I tinkered with Orb off and on over a couple of weeks, then decided to try the SlingBox. The SlingBox is a small device that looks a little like a chocolate bar. Simply put, you connect your television input (cable TV, satellite receiver, etc) to the SlingBox then plug it into your home network and viola; it becomes a TV streaming machine.

I’ve been extremely impressed with the SlingBox. I have the most basic configuration. I connected my cable TV coaxial line directly to the SlingBox. I then configured the SlingBox for remote viewing (you don’t have to enable it to be viewed over the internet, you could use just over your home network to allow you to use your computer to watch TV anywhere in the house). One advantage of the SlingBox over a service like Orb is that Sling Media is investing a great deal in developing their own streaming technologies. To watch SlingBox, you must install their SlingPlayer on the computer you’d like to use to watch TV. When you install the SlingPlayer, it steps you through a wizard to determine how to provide the best picture for you.

I watch a lot of sports, and a frustrating thing about typical video streaming is that the small score box at the top of the screen is very pixilated and unreadable. Sling’s streaming technology seems to detect where text is on the screen and enhances it so that it is readable. As an example, I was watching Fox News Channel earlier tonight, and the news crawl at the bottom of the screen was crystal clear even though I could see some pixilation in the rest of the picture. The streaming technology also constantly monitors data transfer rates and adjusts the stream to provide the best possible picture.

The SlingBox is itself a tuner, so nothing else is needed to watch cable TV. When you use SlingBox as the tuner like this, channel changes are almost instantaneous.

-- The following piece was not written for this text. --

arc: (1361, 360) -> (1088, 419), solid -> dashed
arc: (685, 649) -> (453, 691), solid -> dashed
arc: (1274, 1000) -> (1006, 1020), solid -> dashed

If you have a cable set-top box or satellite, then you would want the SlingBox to be able to control your receiver. The SlingBox can handle this. In this situation, you can connect your cable or satellite receiver to the SlingBox, and then attach an included IR blaster to your receiver. When you configure the SlingPlayer, you can specify what brand of receiver you have, and it will provide a virtual remote that looks just like your remote control. Click a button on the virtual remote, and the SlingBox will send the correct IR code through the IR blaster to activate your receiver. This allows you view your guide, change channels and otherwise control your receiver. This also works with TIVO boxes.

We have Time Warner Cable’s DVR service at our house. If I chose to, I could connect my SlingBox to the DVR and could then view recorded shows remotely, or better yet, program the DVR to record a show if I forgot to do it when I was at home.

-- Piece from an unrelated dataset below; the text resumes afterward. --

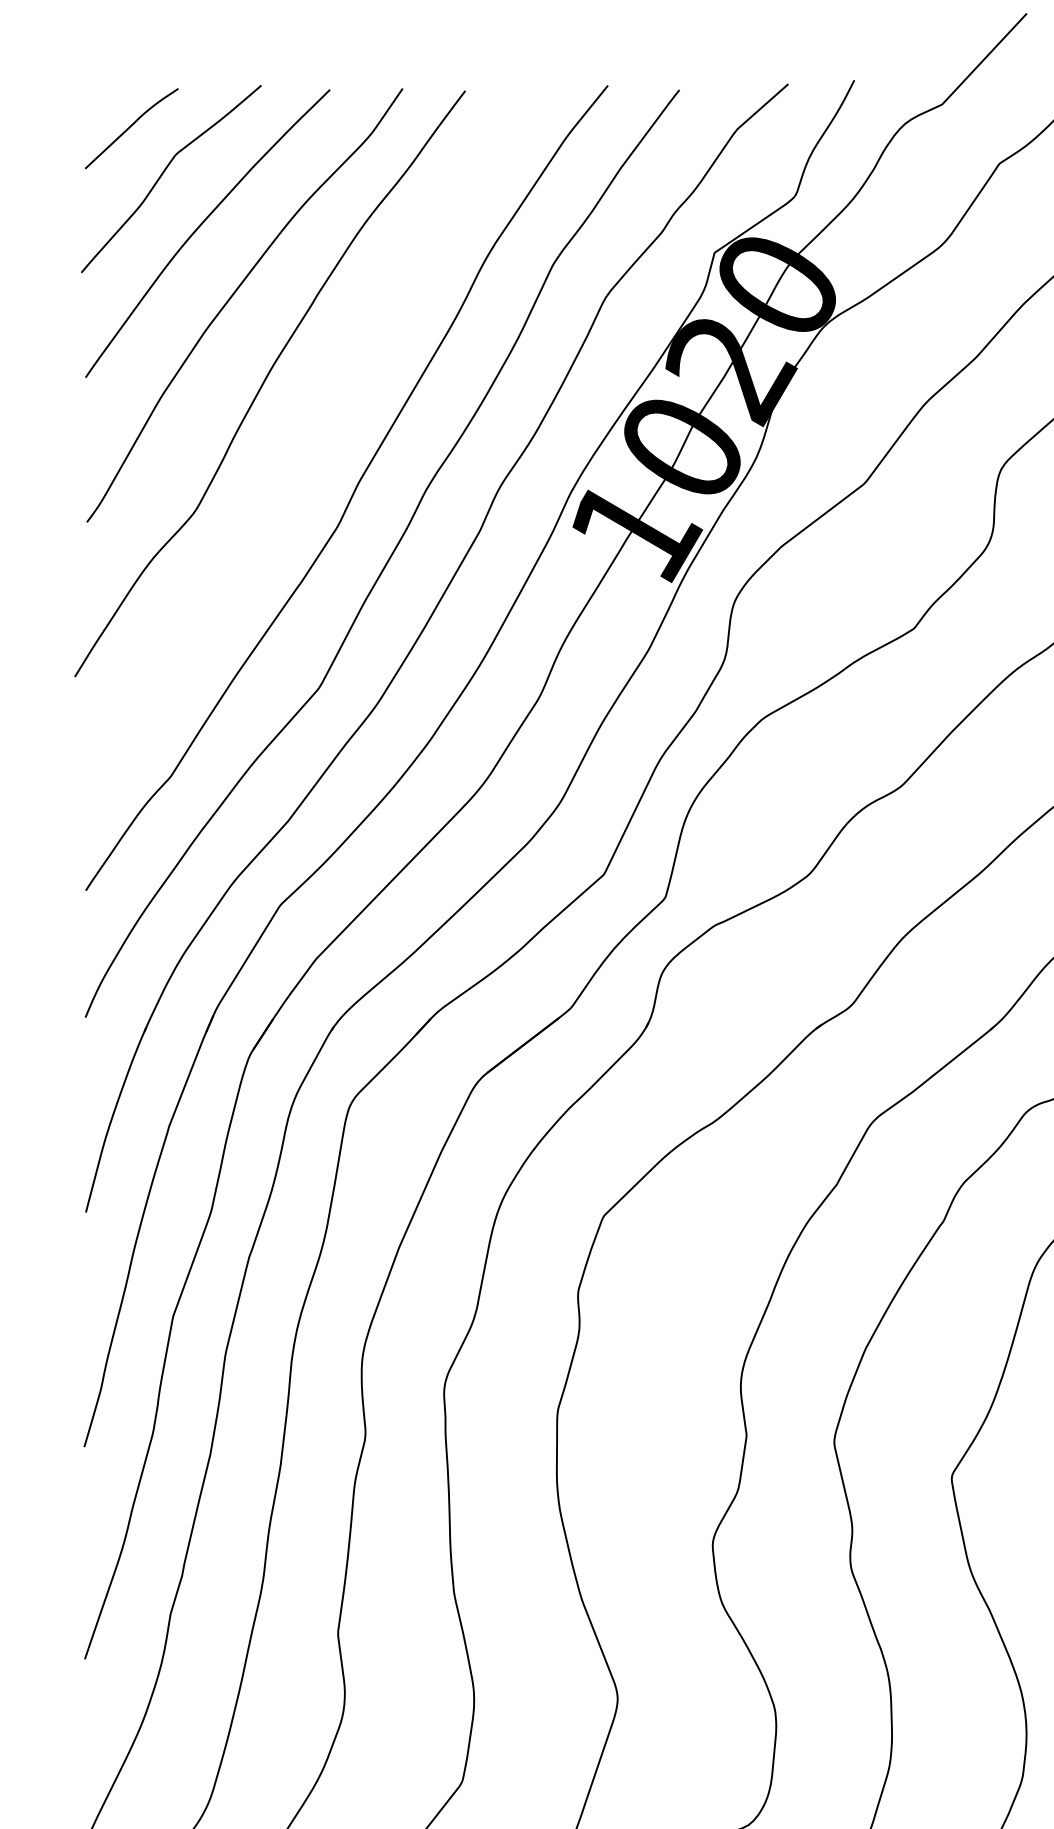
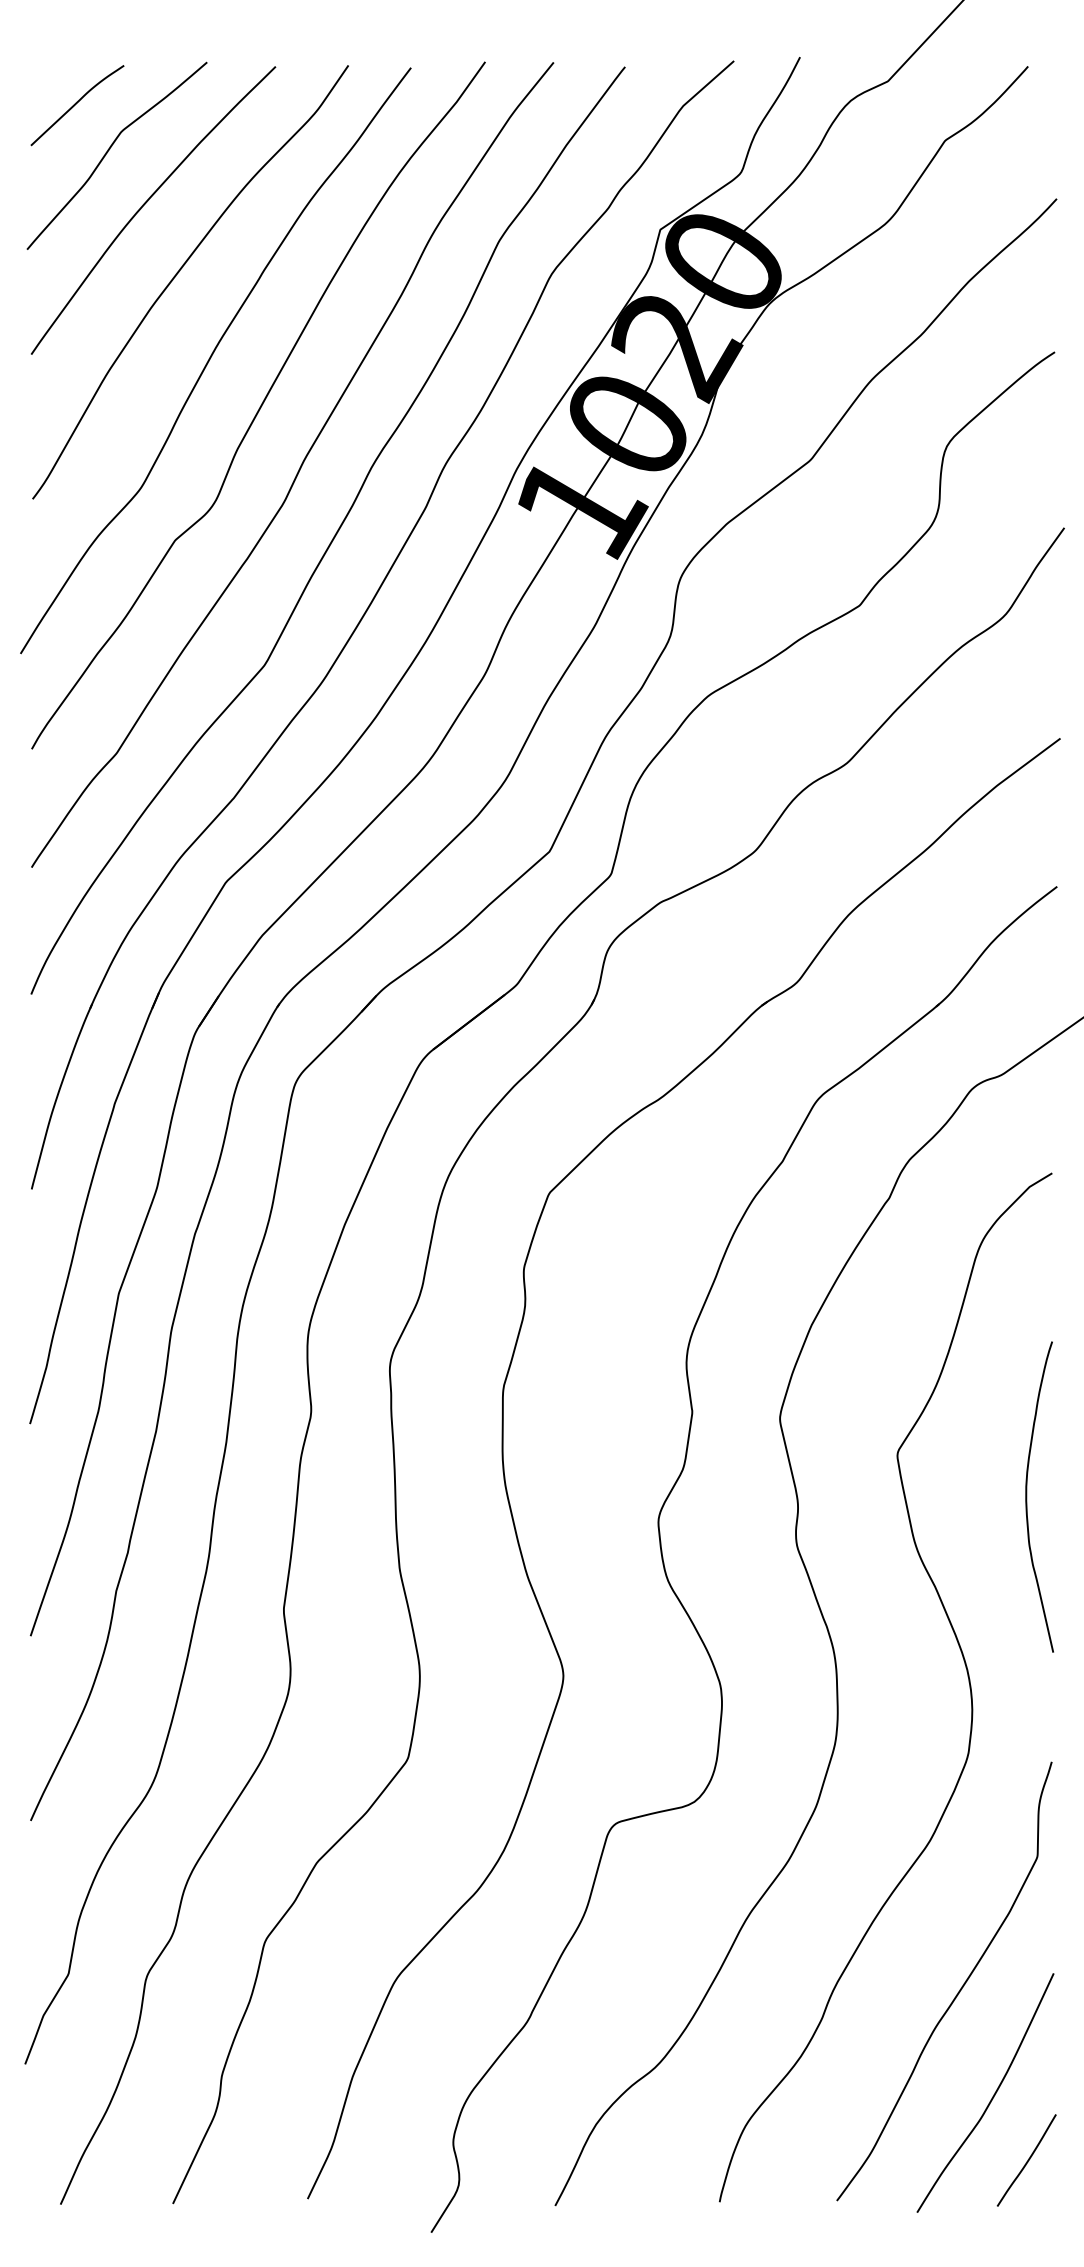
curve: (314, 428) -> (260, 405), added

Sling Media is also hard at work creating versions of their SlingPlayer for all platforms. I am currently using the SlingPlayer Mobile application to view watch TV on my T-Mobile MDA PocketPC phone. Sling has just released the beta version of their player to run on a Windows SmartPhone. They are also working on Apple versions.

Using T-Mobile’s EDGE network, I’ve found that I’ve been able to view full screen video with a pretty decent picture. Of course, EDGE isn’t as fast as an Ethernet network, so there is more pixilation in the picture, but text on the screen is very clear.

The best part is Sling recently reduced the price of the SlingBox to $199. I wish I had invented this little box.